> What you need to do
In the entries below, swap every "distortion" for "radial distortion" and leave everything else unchanged.

#### Data records ####

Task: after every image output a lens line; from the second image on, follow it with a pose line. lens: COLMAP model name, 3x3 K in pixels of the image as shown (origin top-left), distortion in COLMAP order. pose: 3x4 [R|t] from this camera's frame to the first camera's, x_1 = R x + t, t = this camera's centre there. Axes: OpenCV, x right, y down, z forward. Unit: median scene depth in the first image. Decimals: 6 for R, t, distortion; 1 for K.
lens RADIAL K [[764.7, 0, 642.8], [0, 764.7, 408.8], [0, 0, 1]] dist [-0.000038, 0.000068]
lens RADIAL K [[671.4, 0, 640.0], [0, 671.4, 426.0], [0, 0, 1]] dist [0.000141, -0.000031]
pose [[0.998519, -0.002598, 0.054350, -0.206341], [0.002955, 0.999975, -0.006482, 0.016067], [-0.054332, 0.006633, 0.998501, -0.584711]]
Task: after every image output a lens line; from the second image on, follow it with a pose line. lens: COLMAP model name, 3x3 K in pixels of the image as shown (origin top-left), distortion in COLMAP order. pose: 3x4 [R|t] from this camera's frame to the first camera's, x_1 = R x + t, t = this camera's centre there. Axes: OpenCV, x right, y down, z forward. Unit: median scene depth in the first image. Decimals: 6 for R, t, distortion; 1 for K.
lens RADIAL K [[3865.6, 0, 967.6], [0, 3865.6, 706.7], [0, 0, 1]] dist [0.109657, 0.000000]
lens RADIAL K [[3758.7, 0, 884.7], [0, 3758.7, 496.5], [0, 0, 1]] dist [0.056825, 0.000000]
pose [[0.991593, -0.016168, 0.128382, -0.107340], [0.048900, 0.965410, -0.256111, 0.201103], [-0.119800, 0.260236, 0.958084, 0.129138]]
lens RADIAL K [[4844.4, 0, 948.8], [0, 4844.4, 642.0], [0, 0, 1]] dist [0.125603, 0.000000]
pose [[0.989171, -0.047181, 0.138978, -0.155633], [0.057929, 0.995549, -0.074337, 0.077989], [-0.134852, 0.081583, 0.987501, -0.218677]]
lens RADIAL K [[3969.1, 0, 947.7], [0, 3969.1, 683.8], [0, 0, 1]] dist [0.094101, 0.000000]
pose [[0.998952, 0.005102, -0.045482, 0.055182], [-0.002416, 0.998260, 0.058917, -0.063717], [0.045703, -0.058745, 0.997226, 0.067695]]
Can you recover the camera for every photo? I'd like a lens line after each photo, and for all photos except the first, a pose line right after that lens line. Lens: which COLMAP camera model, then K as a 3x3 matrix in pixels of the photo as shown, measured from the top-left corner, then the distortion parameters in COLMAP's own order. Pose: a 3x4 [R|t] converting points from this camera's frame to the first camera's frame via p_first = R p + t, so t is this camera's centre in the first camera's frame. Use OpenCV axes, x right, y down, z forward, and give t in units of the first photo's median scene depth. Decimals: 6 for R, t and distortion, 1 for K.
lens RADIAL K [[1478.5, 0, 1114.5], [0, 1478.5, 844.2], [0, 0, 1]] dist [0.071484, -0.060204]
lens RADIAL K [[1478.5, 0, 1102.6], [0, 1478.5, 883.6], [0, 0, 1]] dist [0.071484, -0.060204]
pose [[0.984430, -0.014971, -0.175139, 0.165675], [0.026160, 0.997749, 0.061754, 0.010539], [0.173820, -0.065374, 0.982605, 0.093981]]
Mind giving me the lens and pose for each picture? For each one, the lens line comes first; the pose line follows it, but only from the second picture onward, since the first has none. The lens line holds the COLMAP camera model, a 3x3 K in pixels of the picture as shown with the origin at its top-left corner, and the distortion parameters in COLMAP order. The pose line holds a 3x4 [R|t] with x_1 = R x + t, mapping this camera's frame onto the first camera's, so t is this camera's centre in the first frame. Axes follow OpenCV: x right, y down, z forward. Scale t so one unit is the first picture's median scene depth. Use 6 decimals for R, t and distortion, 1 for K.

####

> Task result
Task: after every image output a lens line; from the second image on, follow it with a pose line. lens: COLMAP model name, 3x3 K in pixels of the image as shown (origin top-left), radial distortion in COLMAP order. pose: 3x4 [R|t] from this camera's frame to the first camera's, x_1 = R x + t, t = this camera's centre there. Axes: OpenCV, x right, y down, z forward. Unit: median scene depth in the first image. Decimals: 6 for R, t, radial distortion; 1 for K.
lens RADIAL K [[764.7, 0, 642.8], [0, 764.7, 408.8], [0, 0, 1]] dist [-0.000038, 0.000068]
lens RADIAL K [[671.4, 0, 640.0], [0, 671.4, 426.0], [0, 0, 1]] dist [0.000141, -0.000031]
pose [[0.998519, -0.002598, 0.054350, -0.206341], [0.002955, 0.999975, -0.006482, 0.016067], [-0.054332, 0.006633, 0.998501, -0.584711]]
Task: after every image output a lens line; from the second image on, follow it with a pose line. lens: COLMAP model name, 3x3 K in pixels of the image as shown (origin top-left), radial distortion in COLMAP order. pose: 3x4 [R|t] from this camera's frame to the first camera's, x_1 = R x + t, t = this camera's centre there. Axes: OpenCV, x right, y down, z forward. Unit: median scene depth in the first image. Decimals: 6 for R, t, radial distortion; 1 for K.
lens RADIAL K [[3865.6, 0, 967.6], [0, 3865.6, 706.7], [0, 0, 1]] dist [0.109657, 0.000000]
lens RADIAL K [[3758.7, 0, 884.7], [0, 3758.7, 496.5], [0, 0, 1]] dist [0.056825, 0.000000]
pose [[0.991593, -0.016168, 0.128382, -0.107340], [0.048900, 0.965410, -0.256111, 0.201103], [-0.119800, 0.260236, 0.958084, 0.129138]]
lens RADIAL K [[4844.4, 0, 948.8], [0, 4844.4, 642.0], [0, 0, 1]] dist [0.125603, 0.000000]
pose [[0.989171, -0.047181, 0.138978, -0.155633], [0.057929, 0.995549, -0.074337, 0.077989], [-0.134852, 0.081583, 0.987501, -0.218677]]
lens RADIAL K [[3969.1, 0, 947.7], [0, 3969.1, 683.8], [0, 0, 1]] dist [0.094101, 0.000000]
pose [[0.998952, 0.005102, -0.045482, 0.055182], [-0.002416, 0.998260, 0.058917, -0.063717], [0.045703, -0.058745, 0.997226, 0.067695]]
Can you recover the camera for every photo? I'd like a lens line after each photo, and for all photos except the first, a pose line right after that lens line. Lens: which COLMAP camera model, then K as a 3x3 matrix in pixels of the photo as shown, measured from the top-left corner, then the radial distortion parameters in COLMAP's own order. Pose: a 3x4 [R|t] converting points from this camera's frame to the first camera's frame via p_first = R p + t, so t is this camera's centre in the first camera's frame. Use OpenCV axes, x right, y down, z forward, and give t in units of the first photo's median scene depth. Decimals: 6 for R, t and radial distortion, 1 for K.
lens RADIAL K [[1478.5, 0, 1114.5], [0, 1478.5, 844.2], [0, 0, 1]] dist [0.071484, -0.060204]
lens RADIAL K [[1478.5, 0, 1102.6], [0, 1478.5, 883.6], [0, 0, 1]] dist [0.071484, -0.060204]
pose [[0.984430, -0.014971, -0.175139, 0.165675], [0.026160, 0.997749, 0.061754, 0.010539], [0.173820, -0.065374, 0.982605, 0.093981]]
Mind giving me the lens and pose for each picture? For each one, the lens line comes first; the pose line follows it, but only from the second picture onward, since the first has none. The lens line holds the COLMAP camera model, a 3x3 K in pixels of the picture as shown with the origin at its top-left corner, and the radial distortion parameters in COLMAP order. The pose line holds a 3x4 [R|t] with x_1 = R x + t, mapping this camera's frame onto the first camera's, so t is this camera's centre in the first frame. Axes follow OpenCV: x right, y down, z forward. Scale t so one unit is the first picture's median scene depth. Use 6 decimals for R, t and radial distortion, 1 for K.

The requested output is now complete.